How to unzip .gz files in a new directory in hadoop?

Monica picture Monica · Jan 3, 2016 · Viewed 43.7k times · Source

I have a bunch of .gz files in a folder in hdfs. I want to unzip all of these .gz files to a new folder in hdfs. How should i do this?

Answer

Manjunath Ballur picture Manjunath Ballur · Jan 3, 2016

I can think of achieving it through 3 different ways.

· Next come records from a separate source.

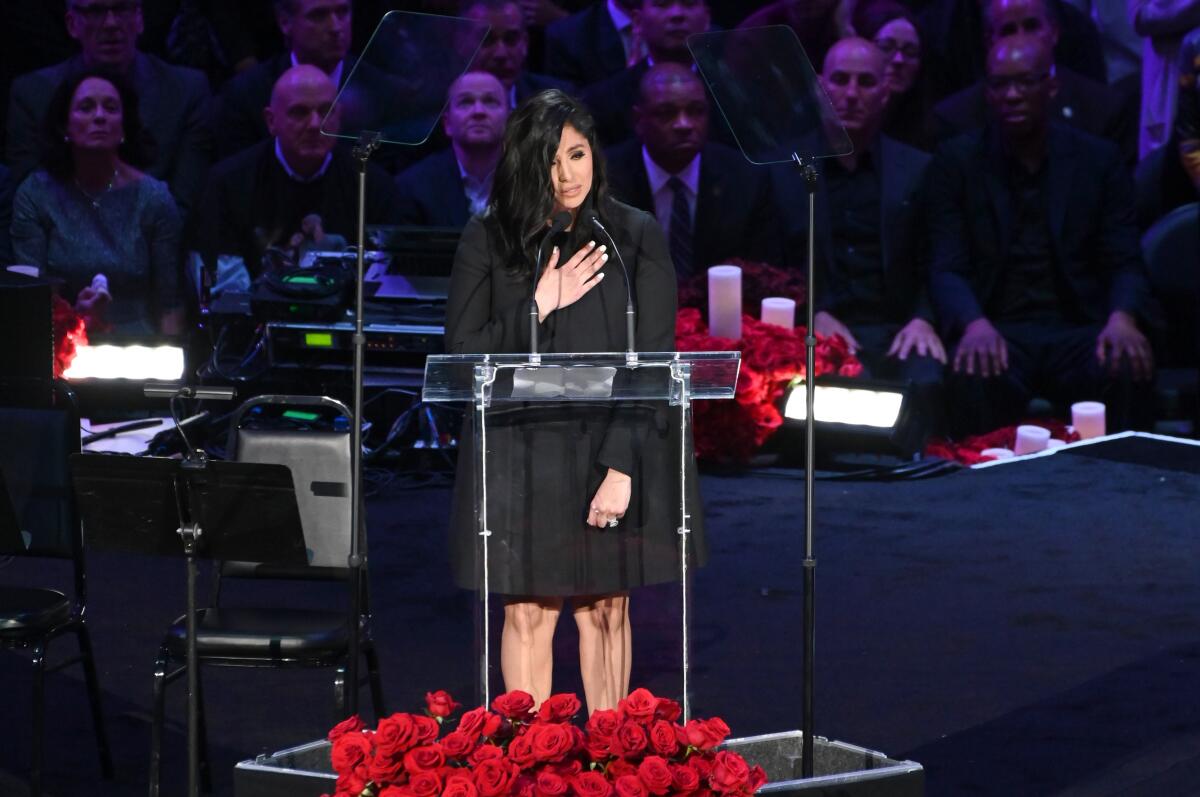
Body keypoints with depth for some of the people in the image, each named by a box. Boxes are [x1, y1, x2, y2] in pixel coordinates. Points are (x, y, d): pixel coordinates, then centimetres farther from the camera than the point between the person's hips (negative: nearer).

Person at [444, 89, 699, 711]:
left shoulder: (636, 238, 1)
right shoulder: (488, 241, 1)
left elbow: (651, 363, -3)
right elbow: (461, 355, -1)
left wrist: (622, 467, -12)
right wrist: (540, 306, -12)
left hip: (609, 451, 0)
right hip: (520, 455, 0)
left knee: (607, 609, 5)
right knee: (528, 611, 0)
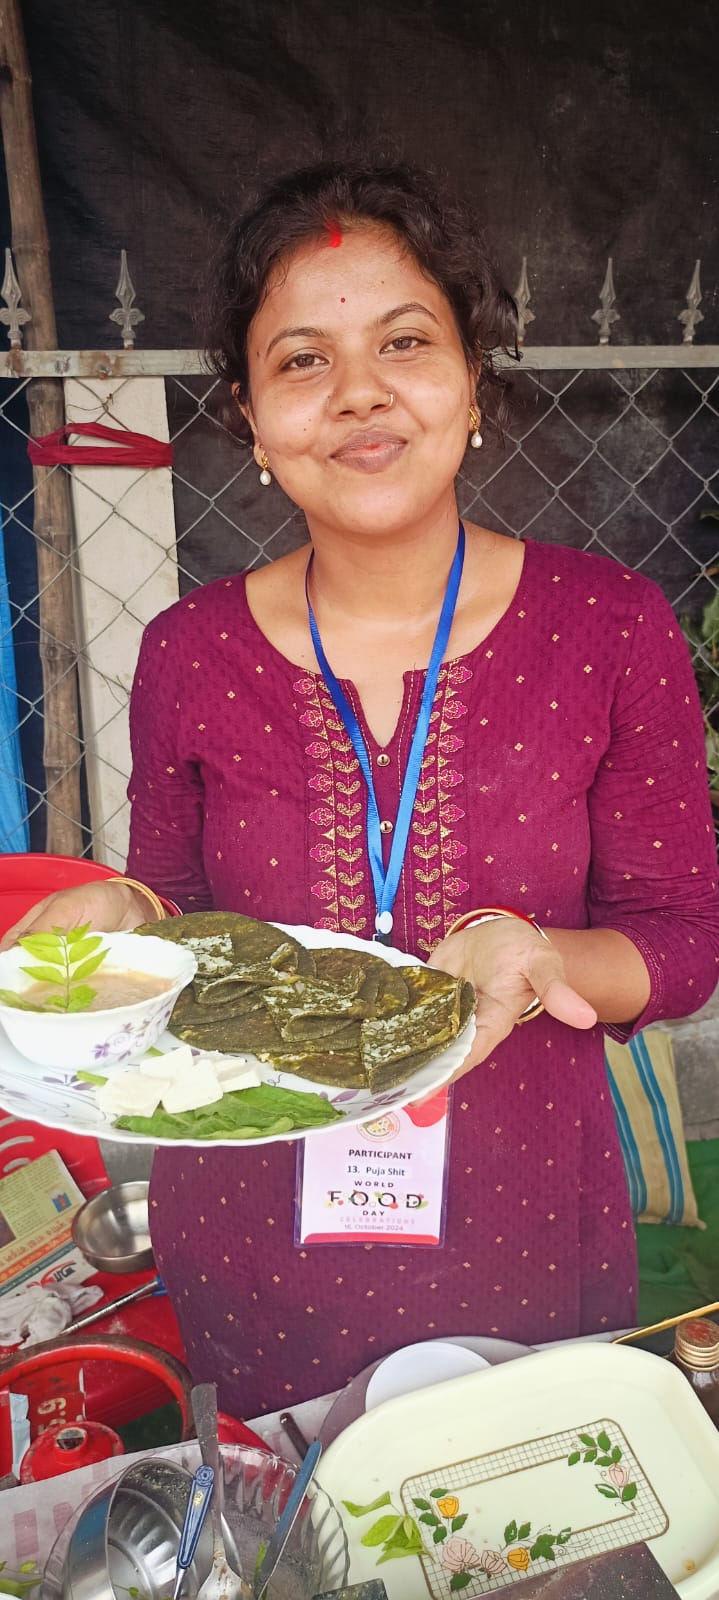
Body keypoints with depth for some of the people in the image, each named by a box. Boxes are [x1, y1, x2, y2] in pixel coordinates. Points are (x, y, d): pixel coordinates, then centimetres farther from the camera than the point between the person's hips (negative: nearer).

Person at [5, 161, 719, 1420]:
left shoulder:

  1. Using Linux command line

    Following command worked for me.

    hadoop fs -cat /tmp/Links.txt.gz | gzip -d | hadoop fs -put - /tmp/unzipped/Links.txt
    

    My gzipped file is Links.txt.gz
    The output gets stored in /tmp/unzipped/Links.txt

  2. Using Java program

    In Hadoop The Definitve Guide book, there is a section on Codecs. In that section, there is a program to Decompress the output using CompressionCodecFactory. I am re-producing that code as is:

    package com.myorg.hadooptests;
    
    import org.apache.hadoop.conf.Configuration;
    import org.apache.hadoop.fs.FileSystem;
    import org.apache.hadoop.fs.Path;
    import org.apache.hadoop.io.IOUtils;
    import org.apache.hadoop.io.compress.CompressionCodec;
    import org.apache.hadoop.io.compress.CompressionCodecFactory;
    
    import java.io.InputStream;
    import java.io.OutputStream;
    import java.net.URI;
    
    public class FileDecompressor {
        public static void main(String[] args) throws Exception {
            String uri = args[0];
            Configuration conf = new Configuration();
            FileSystem fs = FileSystem.get(URI.create(uri), conf);
            Path inputPath = new Path(uri);
            CompressionCodecFactory factory = new CompressionCodecFactory(conf);
            CompressionCodec codec = factory.getCodec(inputPath);
            if (codec == null) {
                System.err.println("No codec found for " + uri);
                System.exit(1);
            }
            String outputUri =
            CompressionCodecFactory.removeSuffix(uri, codec.getDefaultExtension());
            InputStream in = null;
            OutputStream out = null;
            try {
                in = codec.createInputStream(fs.open(inputPath));
                out = fs.create(new Path(outputUri));
                IOUtils.copyBytes(in, out, conf);
            } finally {
                IOUtils.closeStream(in);
                IOUtils.closeStream(out);
            }
        }
    }
    

    This code takes the gz file path as input.
    You can execute this as:

    FileDecompressor <gzipped file name>
    

    For e.g. when I executed for my gzipped file:

    FileDecompressor /tmp/Links.txt.gz
    

    I got the unzipped file at location: /tmp/Links.txt

    It stores the unzipped file in the same folder. So you need to modify this code to take 2 input parameters: <input file path> and <output folder>.

    Once you get this program working, you can write a Shell/Perl/Python script to call this program for each of the inputs you have.

  3. Using Pig script

    You can write a simple Pig script to achieve this.

    I wrote the following script, which works:

    A = LOAD '/tmp/Links.txt.gz' USING PigStorage();
    Store A into '/tmp/tmp_unzipped/' USING PigStorage();
    mv /tmp/tmp_unzipped/part-m-00000 /tmp/unzipped/Links.txt
    rm /tmp/tmp_unzipped/
    

    When you run this script, the unzipped contents are stored in a temporary folder: /tmp/tmp_unzipped. This folder will contain

    /tmp/tmp_unzipped/_SUCCESS
    /tmp/tmp_unzipped/part-m-00000
    

    The part-m-00000 contains the unzipped file.

    Hence, we need to explicitly rename it using following command and finally delete the /tmp/tmp_unzipped folder:

    mv /tmp/tmp_unzipped/part-m-00000 /tmp/unzipped/Links.txt
    rm /tmp/tmp_unzipped/
    

    So, if you use this Pig script, you just need to take care of parameterizing the file name (Links.txt.gz and Links.txt).

    Again, once you get this script working, you can write a Shell/Perl/Python script to call this Pig script for each of the inputs you have.